Preakness Stakes Betting

While it’s impossible to give any hard and fast rules for betting the Preakness Stakes—or any other horse race for that matter—there are several concepts unique to the race that have to be taken into account when handicapping the second leg of horse racing’s Triple Crown.  Obviously these alone won’t get the job done, and particularly since the field won’t be set until the week before the race.  That notwithstanding, once the field is announced it’s important to evaluate all of the entries not only as you would any other race but with the following concepts in mind:

DISTANCE: The Preakness Stakes is run over a distance of a mile and 3/16, meaning that it’s actually a little bit shorter than the Kentucky Derby which precedes it by two weeks.  That means that there’s not much of a question about Preakness entrants’ ability to handle this distance.  That’s a serious concern for the third leg of the Triple Crown—the Belmont—which is contested over a mile and a half.

Most three year olds of the class to be considered for entry into the Kentucky Derby or Preakness will have had previous experience at the distance in their prep campaign earlier in the spring.  While the Belmont distance is such that early speed has a difficult time prevailing in the Triple Crown’s final leg, a top level speedster can occasionally set a fast pace and win in the Preakness Stakes.

SCHEDULE: One of the most significant reasons that winning the Triple Crown is such a rare event is the grueling schedule of the three races.  While the ideal layoff between races varies from horse to horse, most high level equine competitors race fewer than 10 times per year.  In most cases, thoroughbreds seldom race without a break of three weeks to a month.  For a Triple Crown aspirant, however, it’s necessary to win three very competitive races in a five week span.  There is a two week gap between the Kentucky Derby and the Preakness, with three weeks between the Preakness and the Belmont.

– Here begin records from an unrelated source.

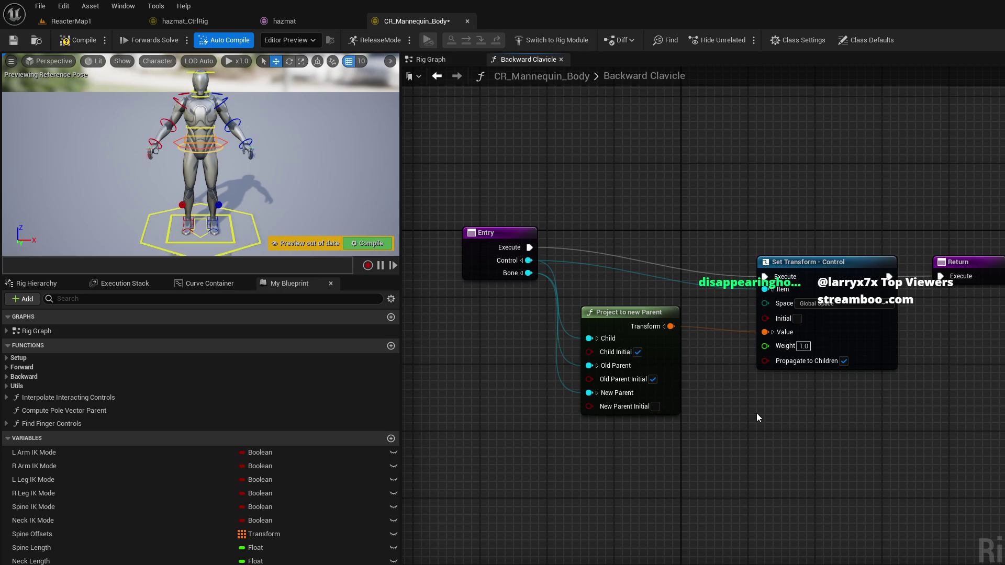
Step: Survey the main Rig Graph's Forward Arms / Fingers, Forward Legs / Feet and visibility groups
key("alt+Left")
mouse_move(554, 308)
left_mouse_down()
mouse_move(547, 352)
mouse_move(524, 352)
left_mouse_up()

In recent years there has been a trend away from horses running in all three legs unless they’re in contention for the Triple Crown.  The most common scenario is for a horse to run in the Kentucky Derby, skip the Preakness, and run in the Belmont though other combinations also occur.  For this reason, it’s worth giving special consideration to ‘rested’ horses.  In addition, it’s helpful to take a look at a horse’s past performances and see what his typical turnaround time between races is and how he’s fared when undertaking a heavy schedule.

The turnaround from the Kentucky Derby to the Preakness is especially brutal, with only two weeks between races.  Factor in logistical concerns such as shipping the horse from Kentucky to Maryland, getting him acclimated in his new surroundings and getting him out for some work on the track at Pimlico and it takes a special quality of competitor to be up to these demands.  For that reason it’s important to be on the lookout for a horse that skipped the Derby and particularly one with experience on the Pimlico track.

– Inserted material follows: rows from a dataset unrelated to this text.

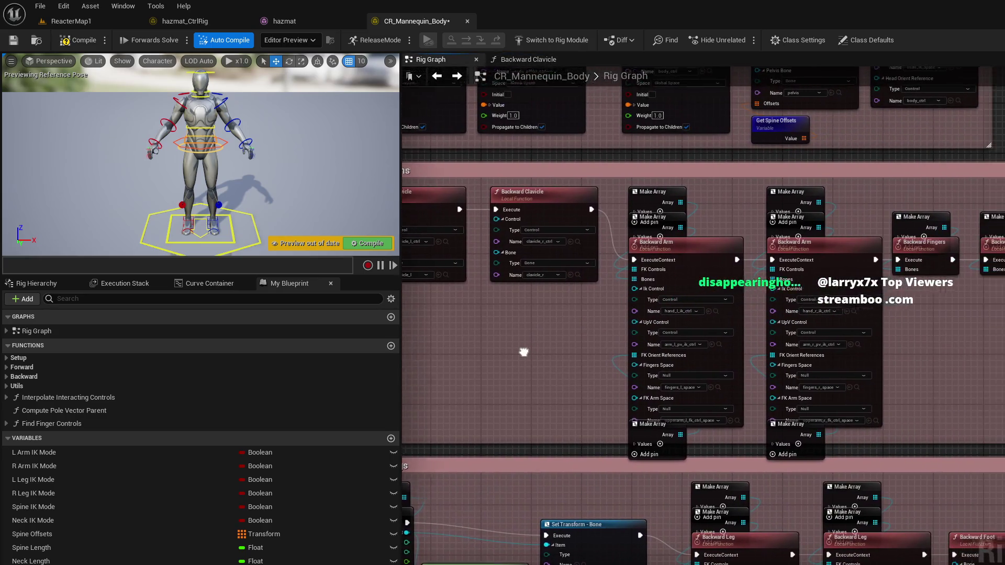
scroll(524, 351, "down", 5)
mouse_move(609, 349)
left_mouse_down()
mouse_move(759, 398)
mouse_move(912, 384)
mouse_move(880, 277)
left_mouse_up()
scroll(653, 339, "up", 4)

WEATHER/TRACK CONDITION: As anyone who watched the 2013 Kentucky Derby can attest, weather can be crucial to the outcome of a race.  As a species, horses are very sensitive to the conditions in which they run and the surfaces they run on.  On balance, most owners and trainers try to avoid racing a promising young horse in inclement weather or on a sloppy track.  If the weather at a racetrack becomes particularly bad you’ll see a number of ‘late scratches’ for this reason.  A Triple Crown race like the Belmont is a different matter and unless a horse’s connections have a reason to fear for his safety due to the elements or track conditions they usually makes the start.

If there is a chance for bad weather and/or an off track it’s essential to consider that when handicapping the race.  One good measure of a horse’s ability in this type of race can be found with a quick look at his past performances.  If a young horse has *any* experience on a muddy or sloppy track that’s a good indication that his connections have confidence in his abilities in these circumstances.  Most promising three year olds are brought along cautiously, and had there been a concern about the ability to perform in substandard conditions it’s unlikely they would have competed in it in the first place.

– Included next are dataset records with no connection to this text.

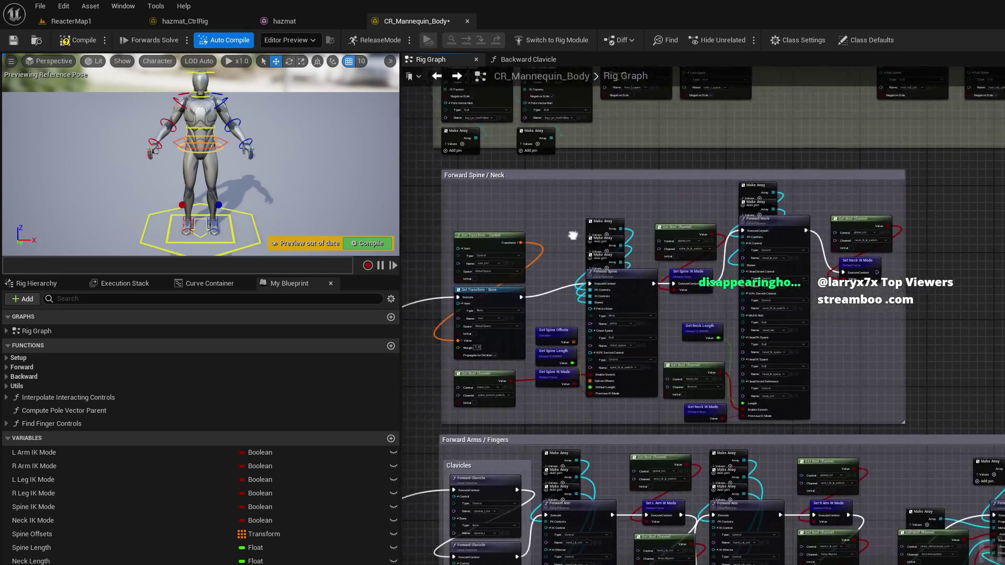
left_click_drag(574, 236, 636, 94)
left_click_drag(574, 560, 574, 467)
mouse_move(475, 390)
left_mouse_down()
mouse_move(447, 347)
mouse_move(488, 234)
left_mouse_up()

Another predictive component of a horse’s ability to run on a less than perfect track is past experience on turf and, to a lesser extent, synthetic surfaces.  Turf is more yielding than dirt, so there are some similarities between it and a muddy track.  In any case, experience on any surface other than dirt is a positive as it indicates an ability to adapt and perform on a variety of track types.

Finally, a horse’s pedigree can also indicate whether or not he’ll perform well in substandard track conditions.  Like so many other competitive traits, you’ll frequently see horses that do well in mud produce offspring that also perform well in the slop. If you are looking to do some Kentucky Derby betting, make sure you visit

POST POSITION: In theory, the horses who draw the inside post positions have an advantage over the ones to the outside in any race.  At Pimlico, however, there’s a historically demonstrated bias to horses that can run well on the rail.  There’s been a number of theories for why racing near the rail is so valuable at Pimlico, from firmer dirt to an advantage in the tight turns.  Whatever the reason, it’s something to pay attention to.  Only one horse—Rachel Alexandra in2009—has won the Preakness from the outside post position.